Every line from the one containing "stool: none [446,225,548,396]" through the end of the listing below goes in the output, exactly and without pictures.
━━━
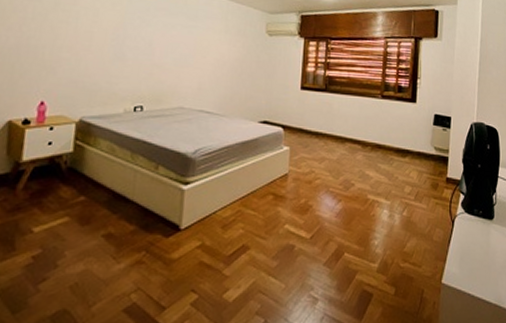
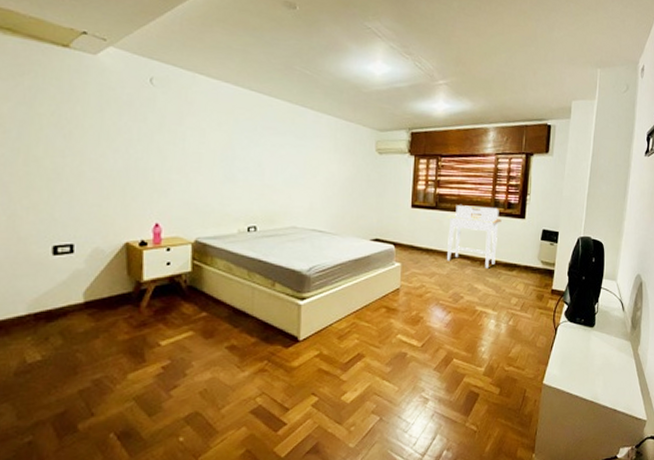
desk: none [336,88,392,154] -> present [446,205,502,269]

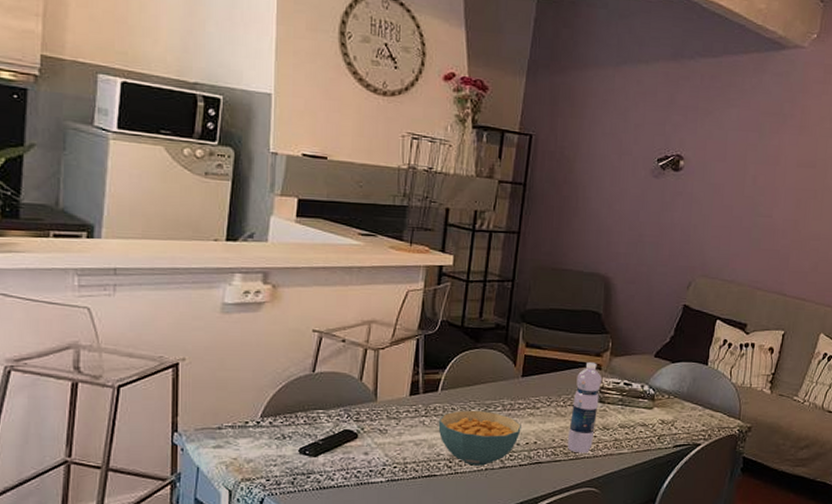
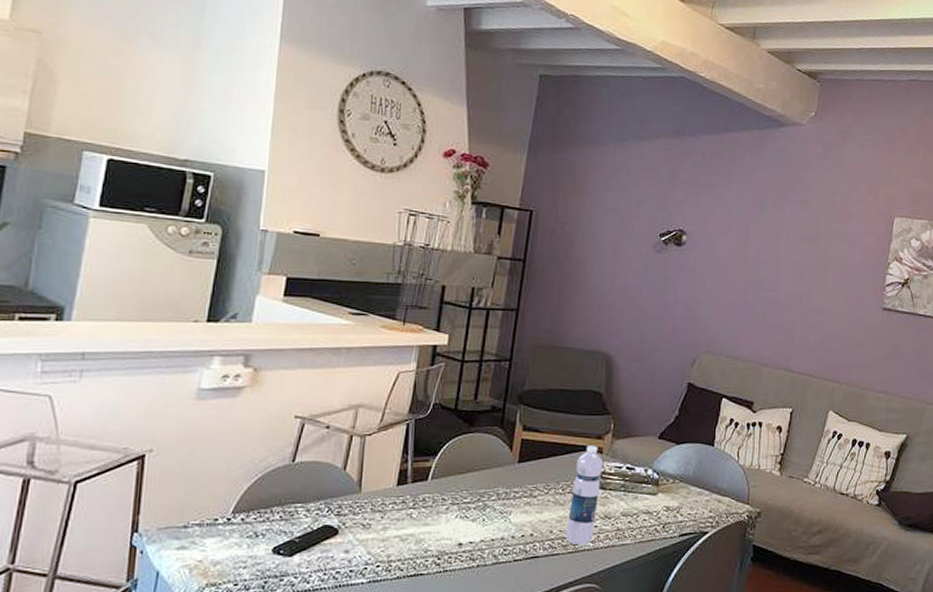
cereal bowl: present [438,410,521,466] -> none [426,500,517,562]

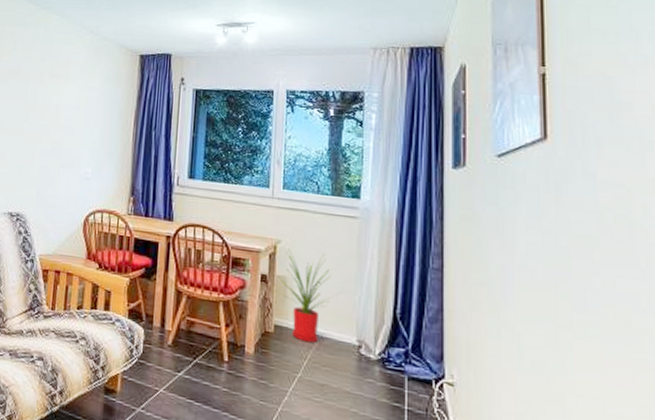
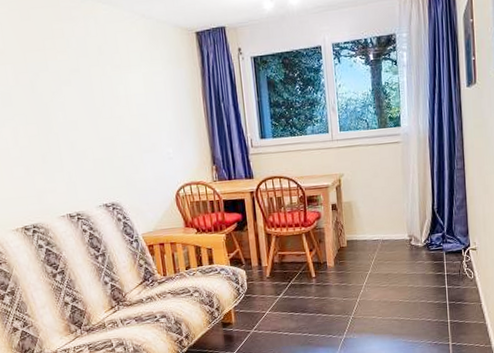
house plant: present [277,249,333,343] -> none [344,176,388,247]

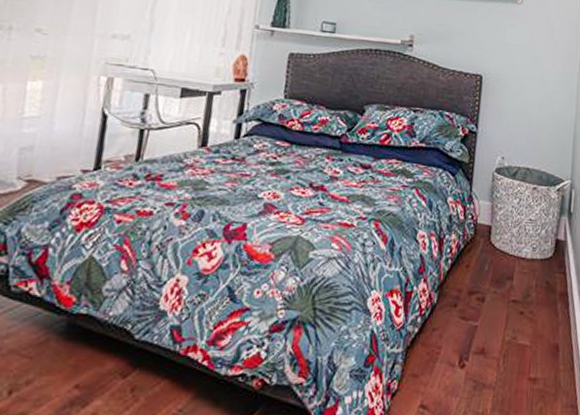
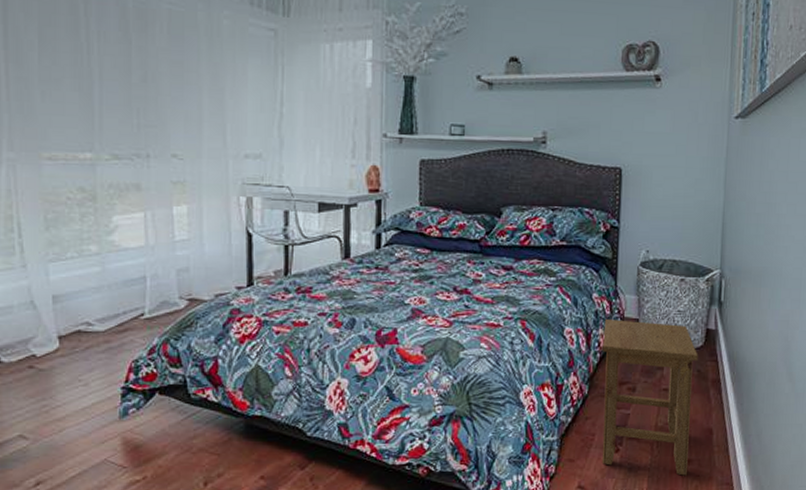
stool: none [446,225,548,396] -> present [601,319,698,476]

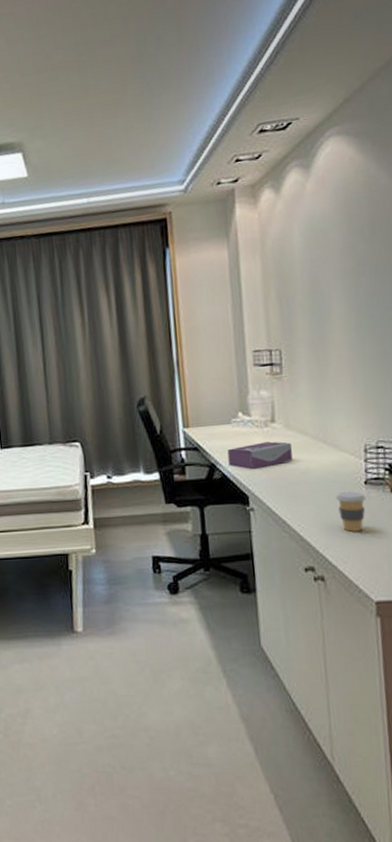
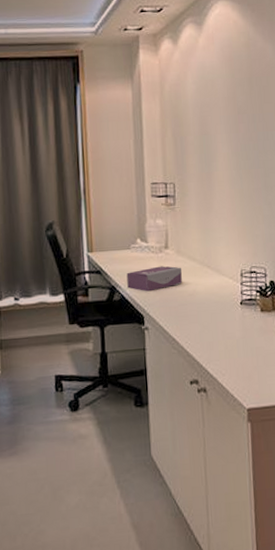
coffee cup: present [336,491,367,532] -> none [217,311,242,347]

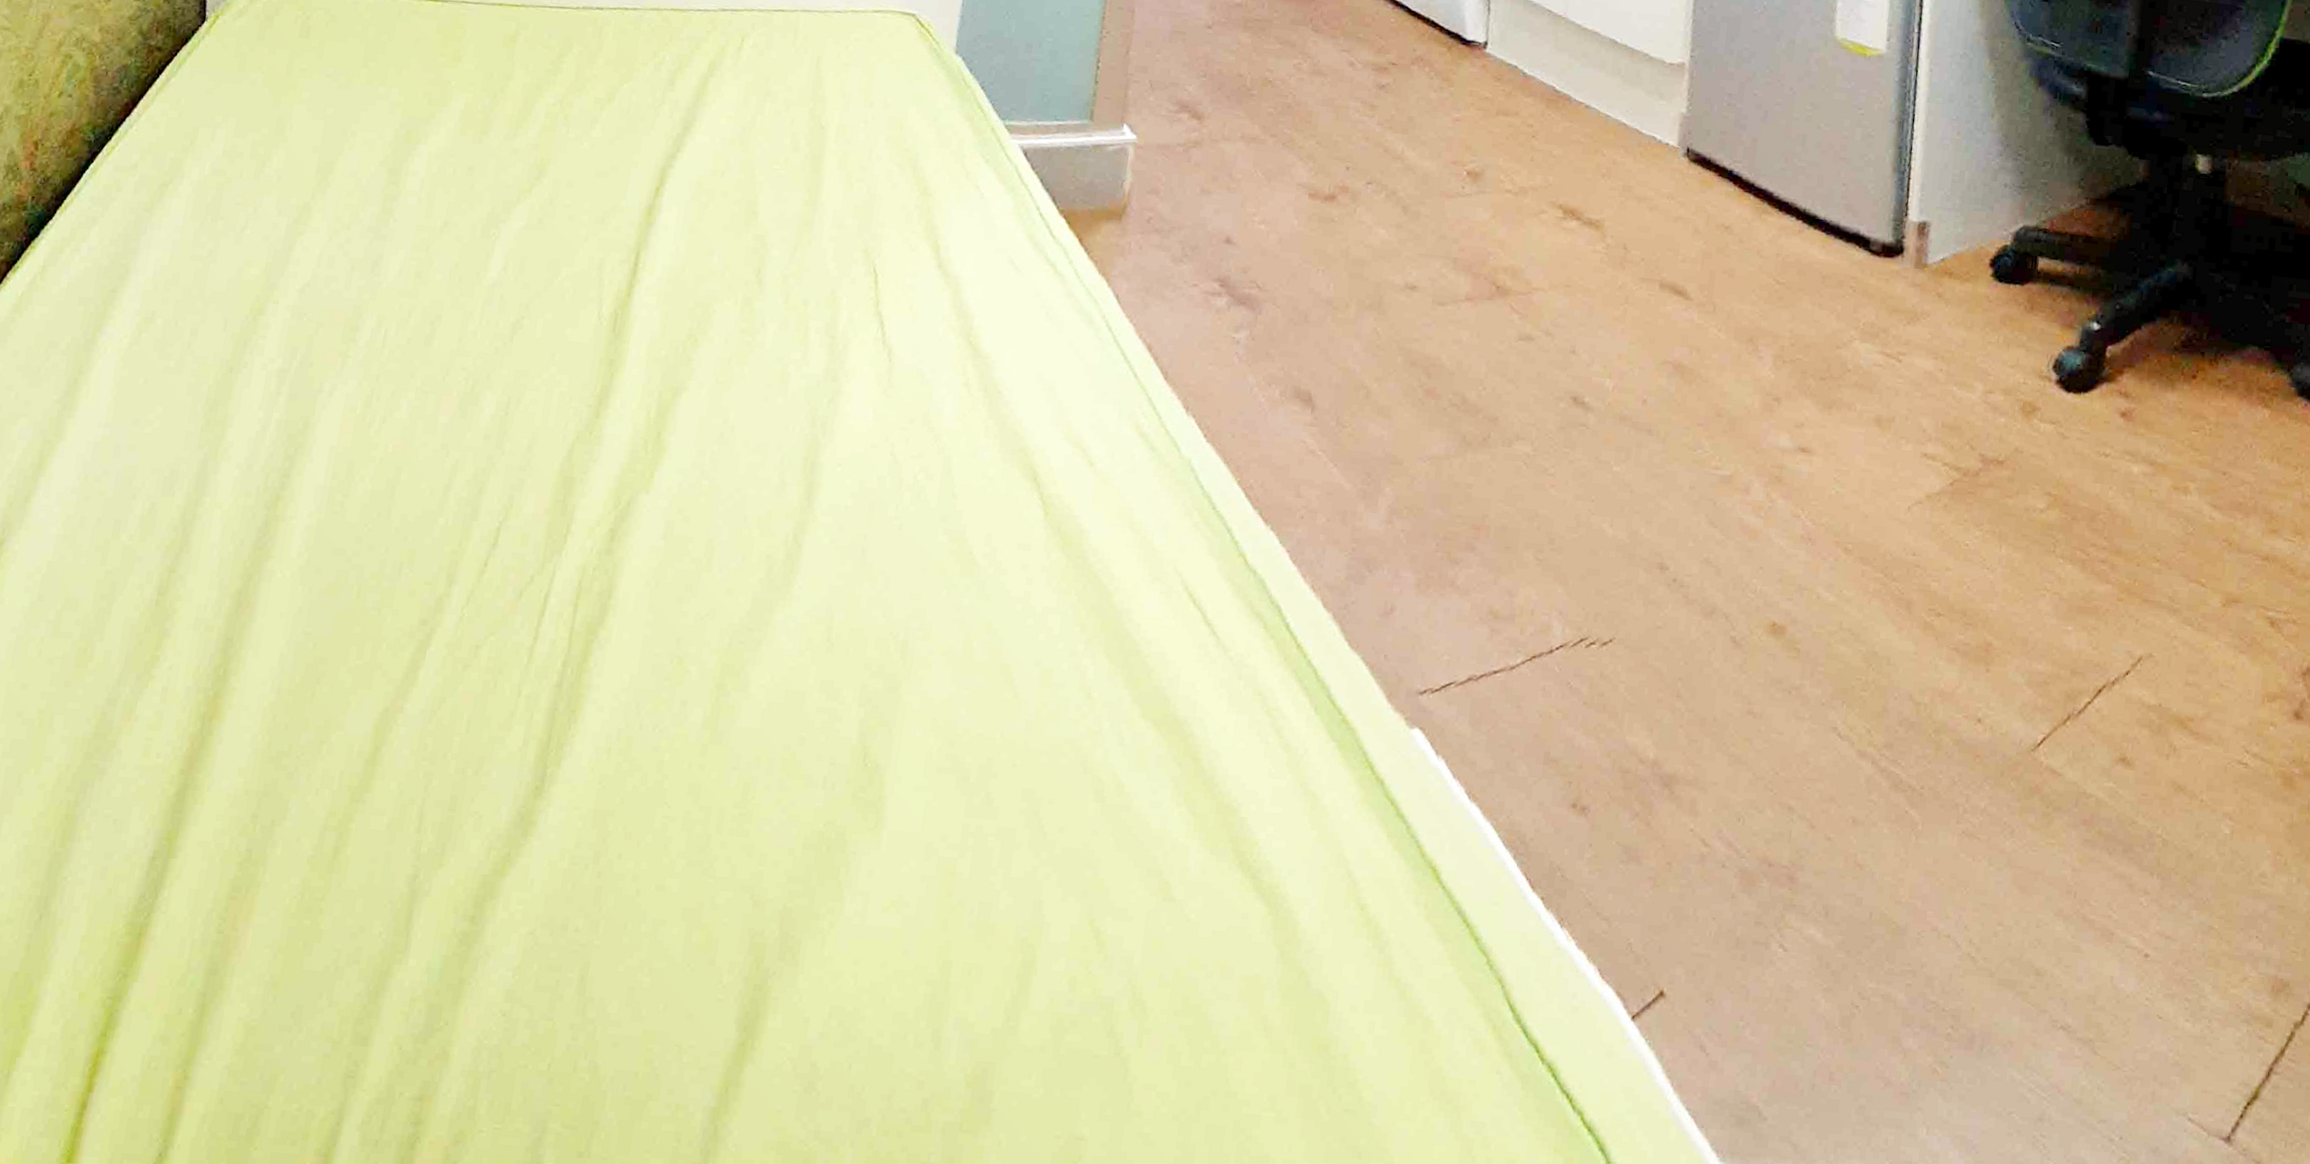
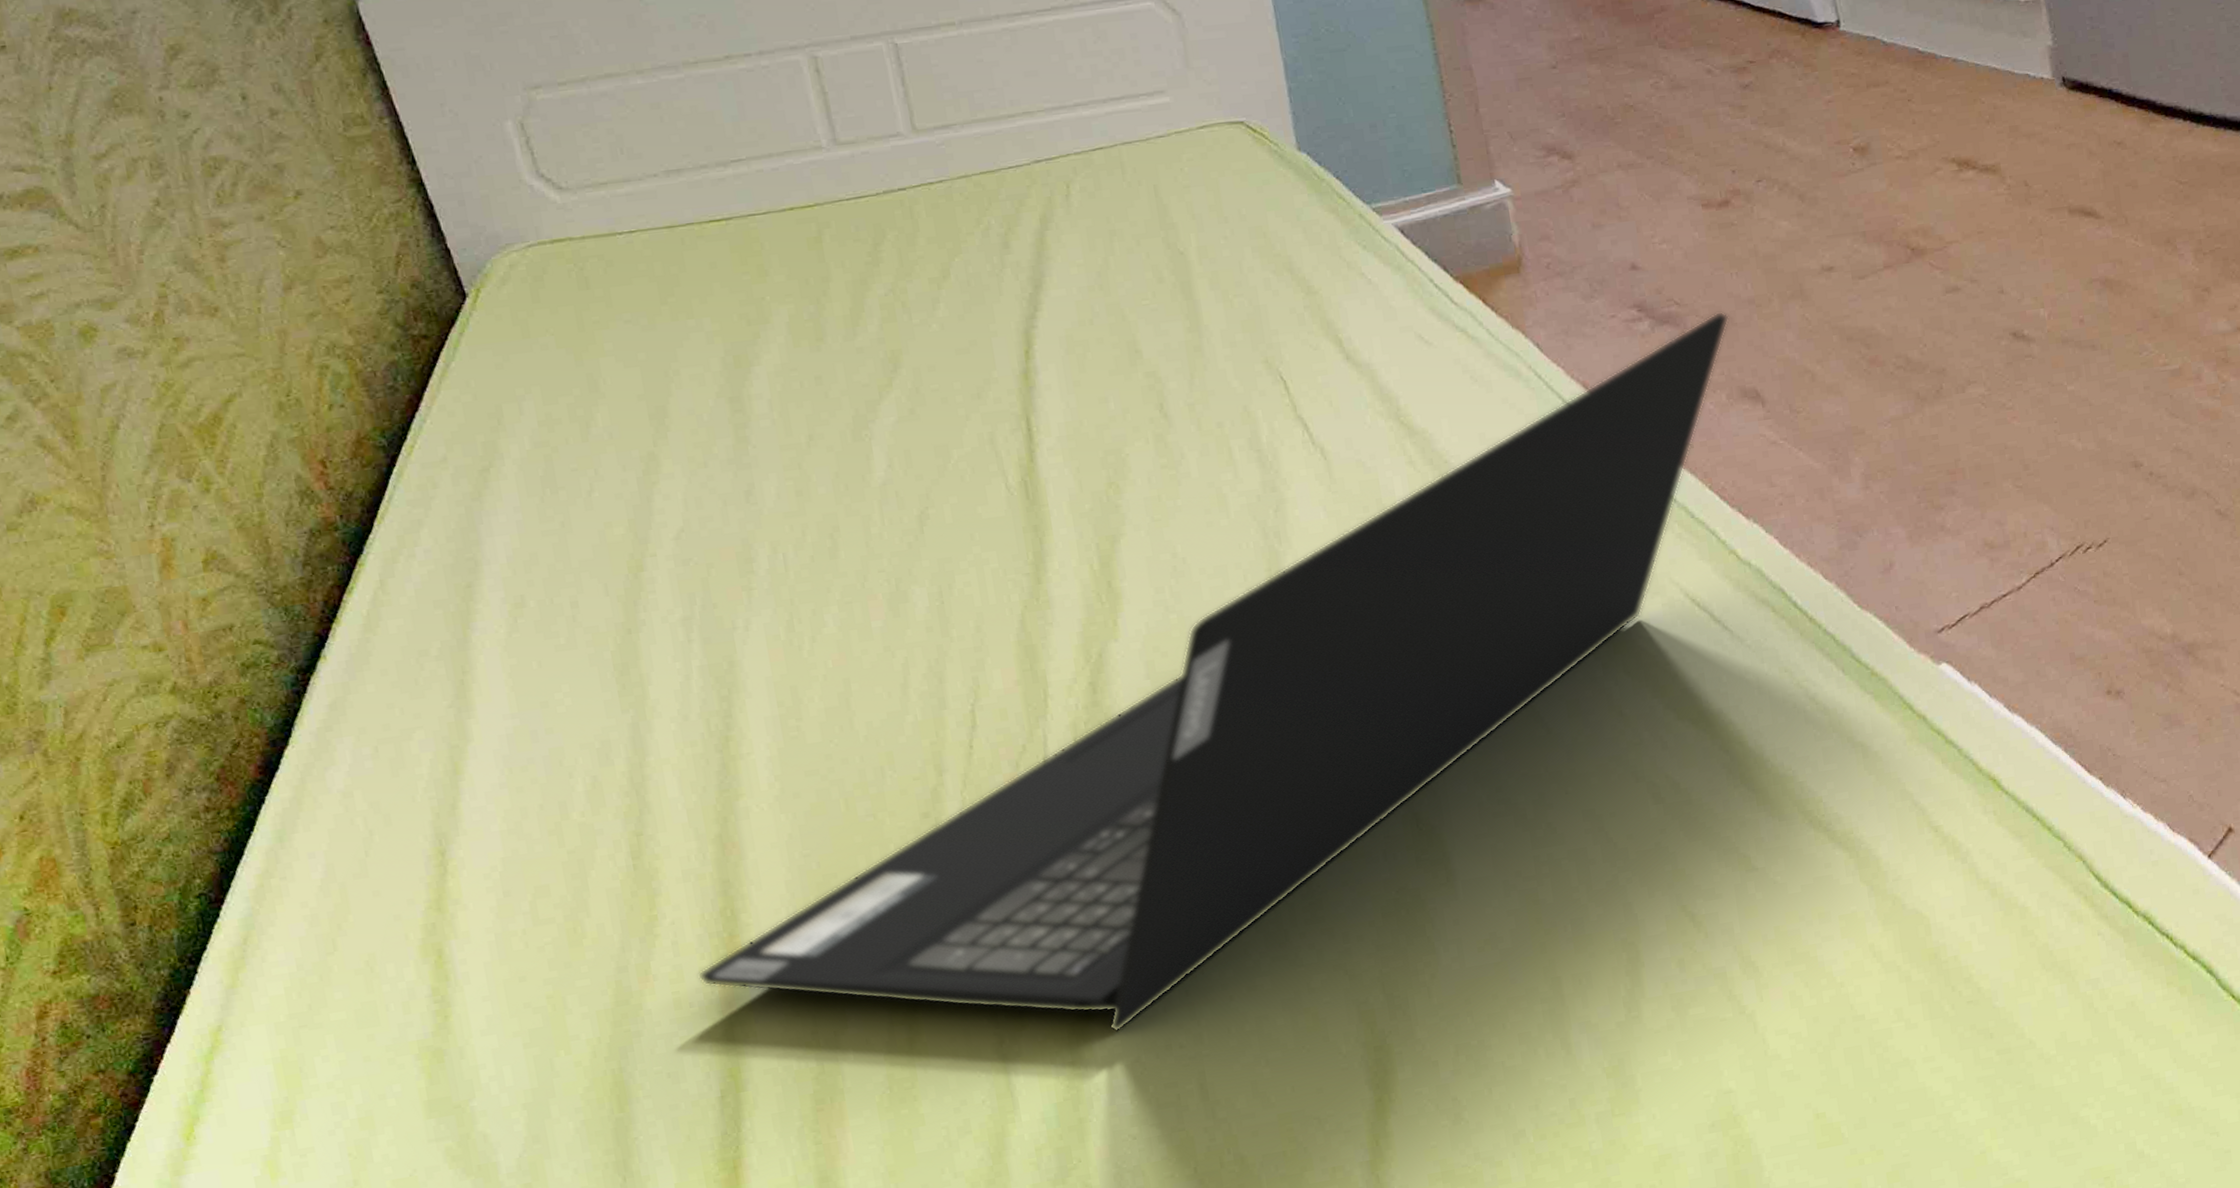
laptop computer: none [172,304,1304,898] -> present [697,311,1730,1033]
━━━
• **Exercise result**
stool: none [446,225,548,396] -> present [601,319,698,476]

coffee cup: present [336,491,367,532] -> none [217,311,242,347]

laptop computer: none [172,304,1304,898] -> present [697,311,1730,1033]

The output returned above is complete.